Repeat, please, only the lines from the top of the data down to the line with "right elbow: (354, 452)"; include both of those lines.

=== Supplied material ===

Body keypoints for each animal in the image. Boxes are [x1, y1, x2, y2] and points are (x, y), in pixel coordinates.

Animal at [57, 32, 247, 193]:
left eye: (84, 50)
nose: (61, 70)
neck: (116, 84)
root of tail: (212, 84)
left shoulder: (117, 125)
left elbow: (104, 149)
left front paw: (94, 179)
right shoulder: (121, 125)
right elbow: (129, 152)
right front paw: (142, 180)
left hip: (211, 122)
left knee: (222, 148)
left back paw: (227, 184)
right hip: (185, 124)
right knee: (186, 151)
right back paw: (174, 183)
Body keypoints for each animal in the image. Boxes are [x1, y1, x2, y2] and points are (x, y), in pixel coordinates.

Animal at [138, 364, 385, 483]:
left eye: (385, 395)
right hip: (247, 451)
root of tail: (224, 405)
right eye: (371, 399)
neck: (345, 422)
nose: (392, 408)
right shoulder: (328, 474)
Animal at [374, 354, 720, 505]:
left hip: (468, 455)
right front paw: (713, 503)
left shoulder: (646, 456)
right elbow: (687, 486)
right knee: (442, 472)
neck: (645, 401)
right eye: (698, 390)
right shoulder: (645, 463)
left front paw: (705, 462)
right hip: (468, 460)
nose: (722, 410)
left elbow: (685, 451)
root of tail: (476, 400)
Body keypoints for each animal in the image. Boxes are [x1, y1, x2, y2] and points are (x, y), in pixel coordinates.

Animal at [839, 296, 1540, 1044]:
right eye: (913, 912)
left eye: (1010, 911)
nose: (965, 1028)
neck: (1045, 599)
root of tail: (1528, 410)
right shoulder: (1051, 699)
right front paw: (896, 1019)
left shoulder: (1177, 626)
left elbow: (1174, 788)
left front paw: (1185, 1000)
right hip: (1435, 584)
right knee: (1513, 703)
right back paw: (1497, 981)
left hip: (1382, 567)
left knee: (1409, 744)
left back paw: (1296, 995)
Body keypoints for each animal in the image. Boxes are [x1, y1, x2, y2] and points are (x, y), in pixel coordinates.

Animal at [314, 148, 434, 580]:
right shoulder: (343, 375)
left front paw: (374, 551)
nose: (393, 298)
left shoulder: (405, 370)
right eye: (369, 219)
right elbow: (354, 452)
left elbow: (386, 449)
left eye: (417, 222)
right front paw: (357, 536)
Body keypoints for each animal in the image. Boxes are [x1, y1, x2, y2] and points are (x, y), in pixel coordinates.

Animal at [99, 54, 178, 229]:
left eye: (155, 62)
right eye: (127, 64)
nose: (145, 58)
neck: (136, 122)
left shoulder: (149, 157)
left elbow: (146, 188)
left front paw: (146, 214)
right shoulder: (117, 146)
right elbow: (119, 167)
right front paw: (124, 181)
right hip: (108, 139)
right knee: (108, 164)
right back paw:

===

* Response to this task:
Body keypoints for each animal in the image. Boxes are [x1, y1, x2, y2] and points are (x, y), in pixel coordinates.

Animal at [57, 32, 247, 193]:
left eye: (84, 50)
nose: (61, 70)
neck: (116, 84)
root of tail: (212, 84)
left shoulder: (117, 125)
left elbow: (104, 149)
left front paw: (94, 179)
right shoulder: (121, 125)
right elbow: (129, 152)
right front paw: (142, 180)
left hip: (211, 122)
left knee: (222, 148)
left back paw: (227, 184)
right hip: (185, 124)
right knee: (186, 151)
right back paw: (174, 183)
Body keypoints for each animal in the image. Boxes are [x1, y1, x2, y2] and points are (x, y), in pixel coordinates.

Animal at [138, 364, 385, 483]:
left eye: (385, 395)
right hip: (247, 451)
root of tail: (224, 405)
right eye: (371, 399)
neck: (345, 422)
nose: (392, 408)
right shoulder: (328, 474)
Animal at [374, 354, 720, 505]:
left hip: (468, 455)
right front paw: (713, 503)
left shoulder: (646, 456)
right elbow: (687, 486)
right knee: (442, 472)
neck: (645, 401)
right eye: (698, 390)
right shoulder: (645, 463)
left front paw: (705, 462)
right hip: (468, 460)
nose: (722, 410)
left elbow: (685, 451)
root of tail: (476, 400)
Body keypoints for each animal in the image. Boxes are [x1, y1, x2, y2] and points are (x, y), in pixel coordinates.

Animal at [839, 296, 1540, 1044]:
right eye: (913, 912)
left eye: (1010, 911)
nose: (965, 1028)
neck: (1045, 599)
root of tail: (1528, 410)
right shoulder: (1051, 699)
right front paw: (896, 1019)
left shoulder: (1177, 626)
left elbow: (1174, 788)
left front paw: (1185, 1000)
right hip: (1435, 584)
right knee: (1513, 703)
right back paw: (1497, 981)
left hip: (1382, 567)
left knee: (1409, 744)
left back paw: (1296, 995)
Body keypoints for each animal in the image. Boxes are [x1, y1, x2, y2] and points are (x, y), in pixel coordinates.

Animal at [314, 148, 434, 580]:
right shoulder: (343, 375)
left front paw: (374, 551)
nose: (393, 298)
left shoulder: (405, 370)
right eye: (369, 219)
right elbow: (354, 452)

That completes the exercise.